Page-level text extractions:
Content starts

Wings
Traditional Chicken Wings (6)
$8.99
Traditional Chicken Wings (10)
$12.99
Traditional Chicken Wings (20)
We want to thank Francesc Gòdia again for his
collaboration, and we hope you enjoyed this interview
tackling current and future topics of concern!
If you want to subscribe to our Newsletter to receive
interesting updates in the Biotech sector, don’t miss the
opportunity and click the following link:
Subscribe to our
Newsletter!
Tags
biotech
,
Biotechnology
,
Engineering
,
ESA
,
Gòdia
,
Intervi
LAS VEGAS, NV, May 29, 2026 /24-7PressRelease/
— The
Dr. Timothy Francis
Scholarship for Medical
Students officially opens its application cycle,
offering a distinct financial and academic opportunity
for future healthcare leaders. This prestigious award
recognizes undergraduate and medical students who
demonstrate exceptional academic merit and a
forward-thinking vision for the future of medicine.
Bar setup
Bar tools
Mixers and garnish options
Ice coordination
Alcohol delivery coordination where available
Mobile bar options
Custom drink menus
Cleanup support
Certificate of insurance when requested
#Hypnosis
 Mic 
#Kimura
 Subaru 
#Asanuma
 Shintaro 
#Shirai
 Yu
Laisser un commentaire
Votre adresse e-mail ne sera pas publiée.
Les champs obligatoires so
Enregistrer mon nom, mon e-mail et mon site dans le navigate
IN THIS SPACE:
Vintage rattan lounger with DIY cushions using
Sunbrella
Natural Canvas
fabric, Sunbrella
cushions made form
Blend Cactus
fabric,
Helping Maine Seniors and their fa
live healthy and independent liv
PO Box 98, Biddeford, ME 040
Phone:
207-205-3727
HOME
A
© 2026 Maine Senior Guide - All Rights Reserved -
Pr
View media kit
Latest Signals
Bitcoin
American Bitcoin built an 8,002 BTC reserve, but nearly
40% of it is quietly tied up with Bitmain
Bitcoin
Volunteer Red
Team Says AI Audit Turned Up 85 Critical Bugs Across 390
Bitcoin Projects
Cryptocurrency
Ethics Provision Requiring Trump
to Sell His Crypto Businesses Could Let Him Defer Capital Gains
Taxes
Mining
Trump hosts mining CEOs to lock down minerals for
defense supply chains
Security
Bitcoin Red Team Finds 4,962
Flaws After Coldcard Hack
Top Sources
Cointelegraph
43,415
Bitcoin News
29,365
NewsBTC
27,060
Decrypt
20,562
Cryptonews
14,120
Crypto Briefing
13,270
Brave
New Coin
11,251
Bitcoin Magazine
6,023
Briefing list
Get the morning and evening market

Content ends

Repeat the data in its entirety, character for character.

Wings
Traditional Chicken Wings (6)
$8.99
Traditional Chicken Wings (10)
$12.99
Traditional Chicken Wings (20)
We want to thank Francesc Gòdia again for his
collaboration, and we hope you enjoyed this interview
tackling current and future topics of concern!
If you want to subscribe to our Newsletter to receive
interesting updates in the Biotech sector, don’t miss the
opportunity and click the following link:
Subscribe to our
Newsletter!
Tags
biotech
,
Biotechnology
,
Engineering
,
ESA
,
Gòdia
,
Intervi
LAS VEGAS, NV, May 29, 2026 /24-7PressRelease/
— The
Dr. Timothy Francis
Scholarship for Medical
Students officially opens its application cycle,
offering a distinct financial and academic opportunity
for future healthcare leaders. This prestigious award
recognizes undergraduate and medical students who
demonstrate exceptional academic merit and a
forward-thinking vision for the future of medicine.
Bar setup
Bar tools
Mixers and garnish options
Ice coordination
Alcohol delivery coordination where available
Mobile bar options
Custom drink menus
Cleanup support
Certificate of insurance when requested
#Hypnosis
 Mic 
#Kimura
 Subaru 
#Asanuma
 Shintaro 
#Shirai
 Yu
Laisser un commentaire
Votre adresse e-mail ne sera pas publiée.
Les champs obligatoires so
Enregistrer mon nom, mon e-mail et mon site dans le navigate
IN THIS SPACE:
Vintage rattan lounger with DIY cushions using
Sunbrella
Natural Canvas
fabric, Sunbrella
cushions made form
Blend Cactus
fabric,
Helping Maine Seniors and their fa
live healthy and independent liv
PO Box 98, Biddeford, ME 040
Phone:
207-205-3727
HOME
A
© 2026 Maine Senior Guide - All Rights Reserved -
Pr
View media kit
Latest Signals
Bitcoin
American Bitcoin built an 8,002 BTC reserve, but nearly
40% of it is quietly tied up with Bitmain
Bitcoin
Volunteer Red
Team Says AI Audit Turned Up 85 Critical Bugs Across 390
Bitcoin Projects
Cryptocurrency
Ethics Provision Requiring Trump
to Sell His Crypto Businesses Could Let Him Defer Capital Gains
Taxes
Mining
Trump hosts mining CEOs to lock down minerals for
defense supply chains
Security
Bitcoin Red Team Finds 4,962
Flaws After Coldcard Hack
Top Sources
Cointelegraph
43,415
Bitcoin News
29,365
NewsBTC
27,060
Decrypt
20,562
Cryptonews
14,120
Crypto Briefing
13,270
Brave
New Coin
11,251
Bitcoin Magazine
6,023
Briefing list
Get the morning and evening market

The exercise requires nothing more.